Семен Гудзенко («Cарик») |
У Давида Самойлова был друг — известный экономист Яков Кронрод. Который открыто ухаживал за женой Давида красавицей Лялькой.
Комментарий поэта был афористичен: «В семье не без Кронрода».
Давид Самойлов сочинил душераздирающий романс о соблазненной девушке Ляле, за которую потом отомстил блатной любовник. Там были такие строки: «Обещал он на Ляле жениться, говорил, что он техник зубной». И еще: «И горячая кровь покатилась по его дорогому пальту».

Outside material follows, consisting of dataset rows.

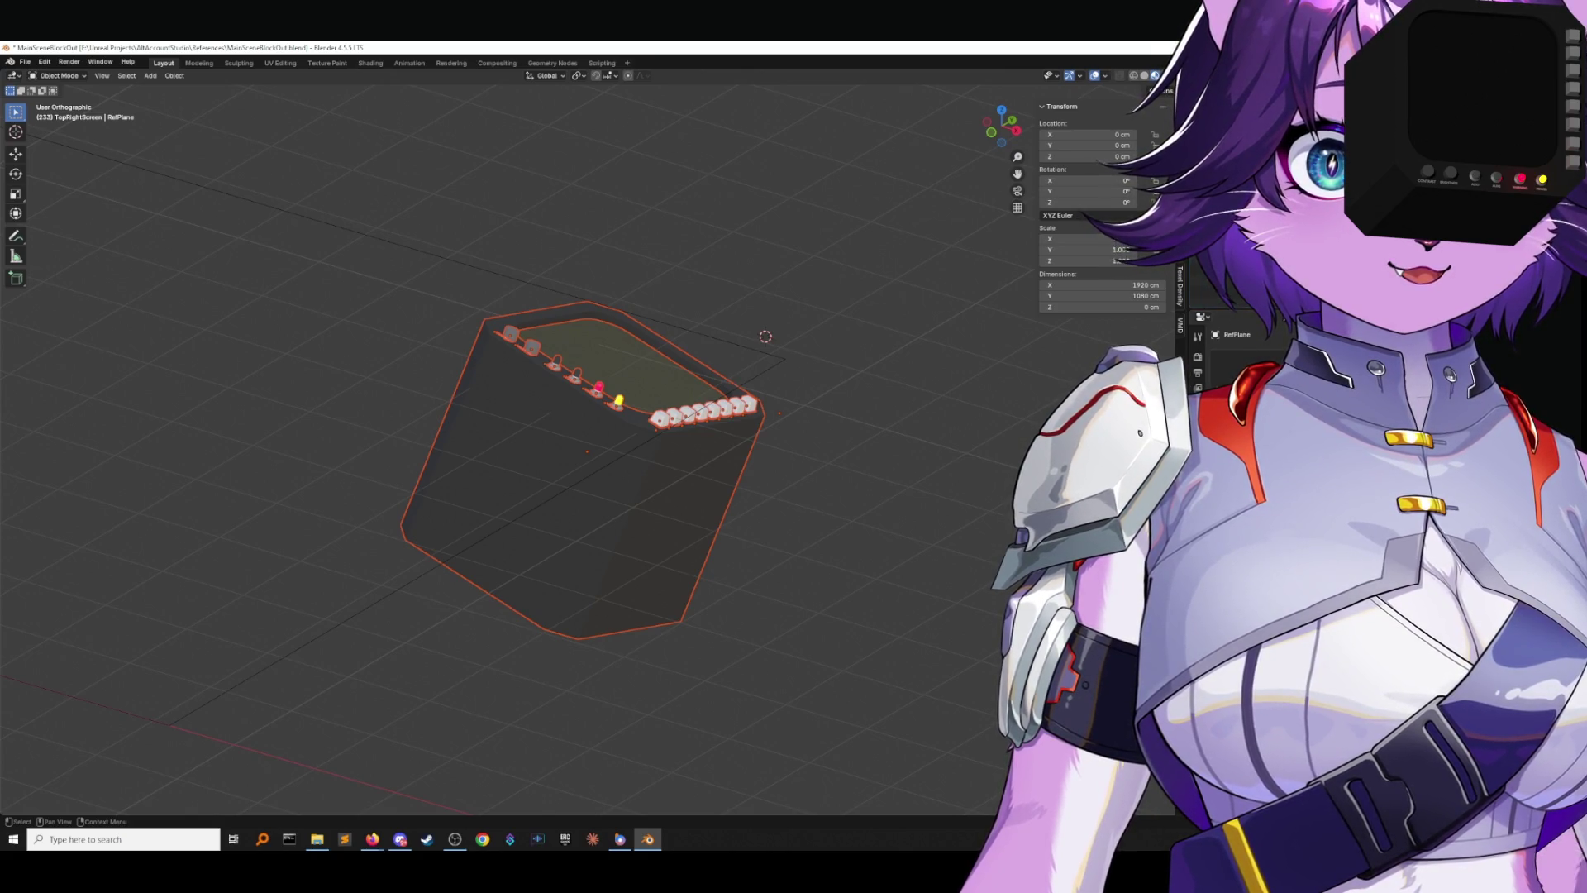
pyautogui.press('h')
pyautogui.press('alt+h')
pyautogui.click(723, 244)
pyautogui.moveTo(723, 244)
pyautogui.mouseDown(button='middle')
pyautogui.moveTo(752, 300)
pyautogui.moveTo(742, 282)
pyautogui.mouseUp(button='middle')
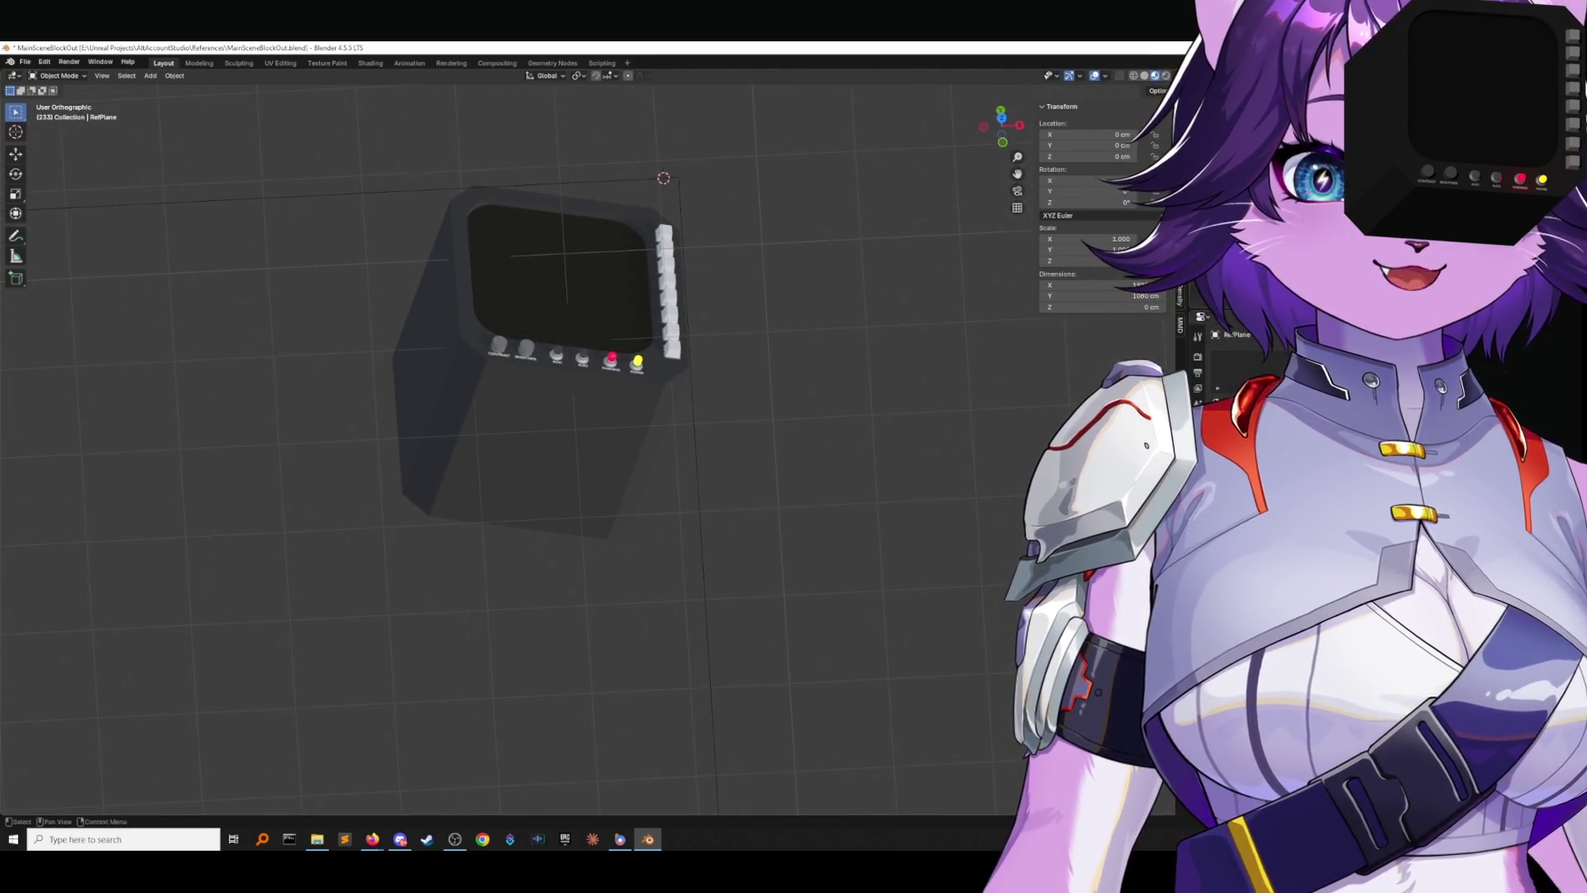
# Save the scene file and view the monitor console zoomed in from Top Orthographic.
pyautogui.click(25, 62)
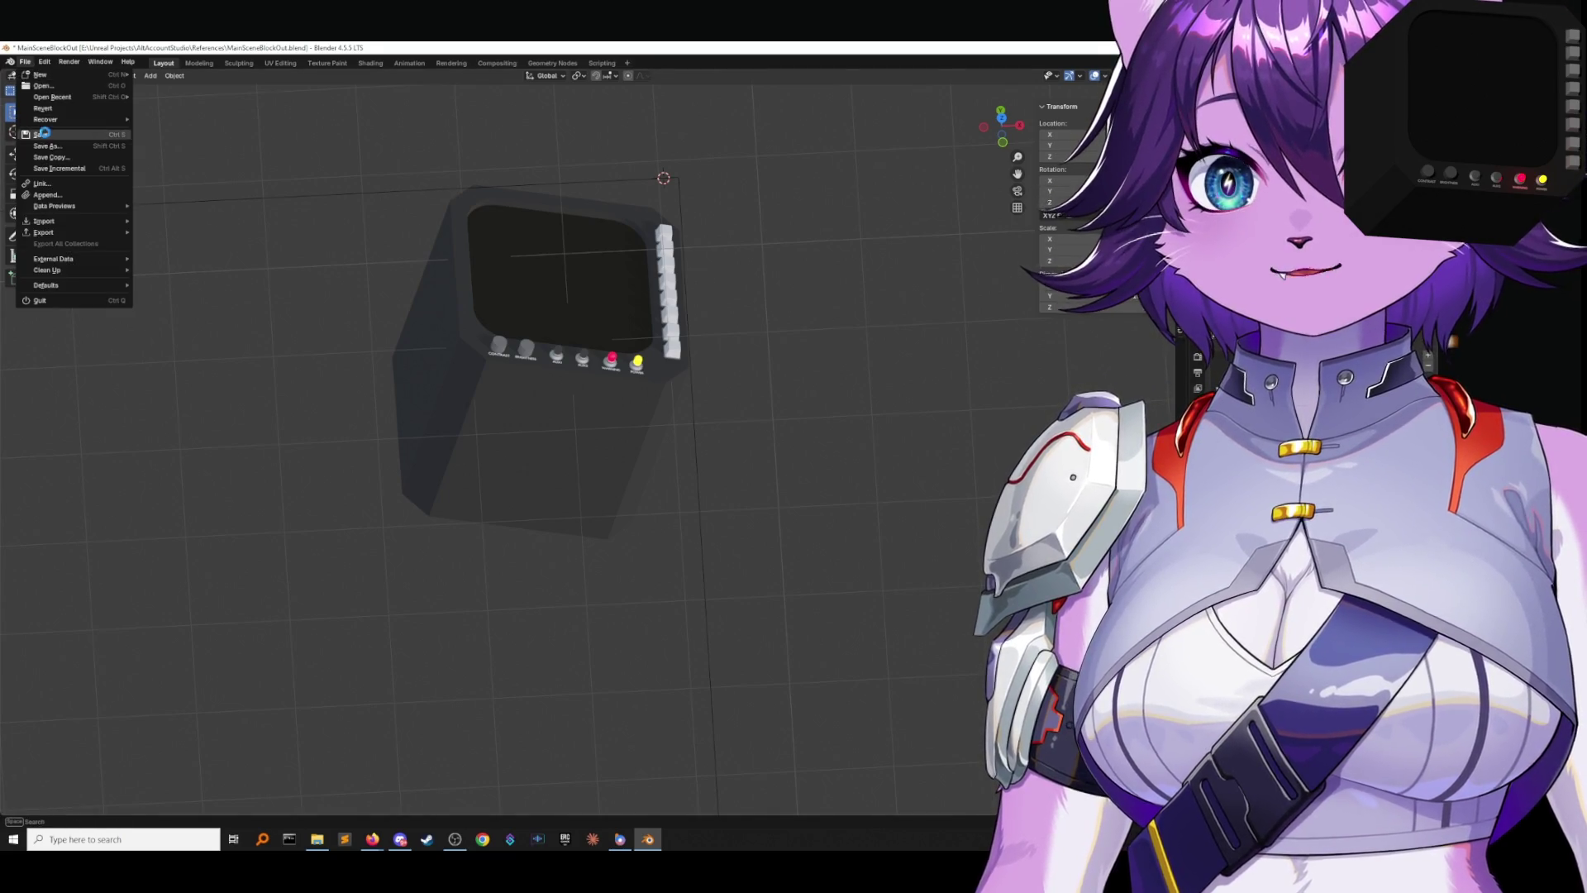
pyautogui.click(41, 137)
pyautogui.scroll(-6, 783, 332)
pyautogui.click(1001, 117)
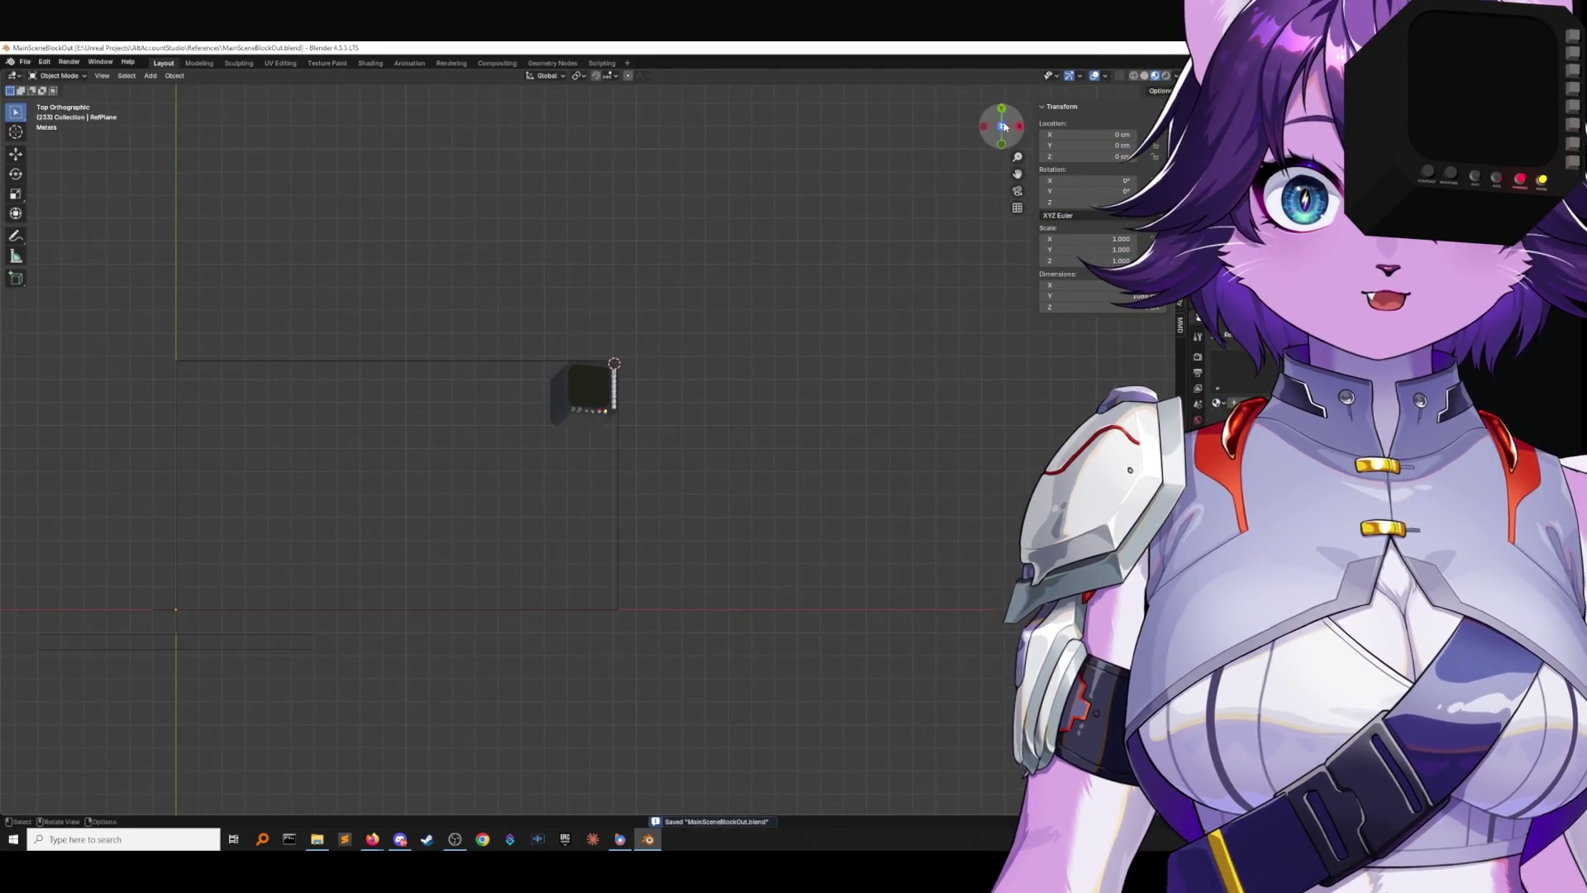
pyautogui.scroll(3, 775, 293)
pyautogui.keyDown('shift'); pyautogui.moveTo(775, 293); pyautogui.dragTo(708, 488, button='middle'); pyautogui.keyUp('shift')
pyautogui.scroll(2, 752, 443)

Семен Гудзенко, Адик Галинский и Лев Адлер видят в аптеке надпись: «Здесь имеются в продаже медицинские пиявки». Лев Адлер: «Звучит как стихи». После минутного молчания (друзья уже продолжают променад на улице) Семен произносит:
Стой здоровия на страже,
Подавай с утра заявки.
Здесь имеются в продаже
Медицинские пиявки.
И дальше (на мотив «Кукарачи»):
Ах, вы пиявки, ах вы, пиявки!
До, ре, ми, фа, соль, ля, си.
И у Маньки, и у Клавки
Кровь дурную отсоси.
Лев Адлер |
Старенькая мама Сарика (так друзья в своем кругу называли Семена Гудзенко; Самойлов был «Дезиком», Илья Зверев — «Иолькой», Наум Коржавин — «Эмкой») за столом жалуется на жизненные трудности. Комментарий поэта (в 1947 году еще не отменены карточки): «Перебиваемся с черного хлеба на белое масло, с белого хлеба на черную икру».
Юра Левитанский предлагал площадь Свободы переименовать в площадь Осознанной Необходимости.
На поточных лекциях по ОМЛ (Основам марксизма-ленинизма) доморощенные поэты ИФЛИ сочиняли эпиграммы. Многие из которых бывали несправедливыми — «ради красного словца». Льву Адлеру запомнились следующие…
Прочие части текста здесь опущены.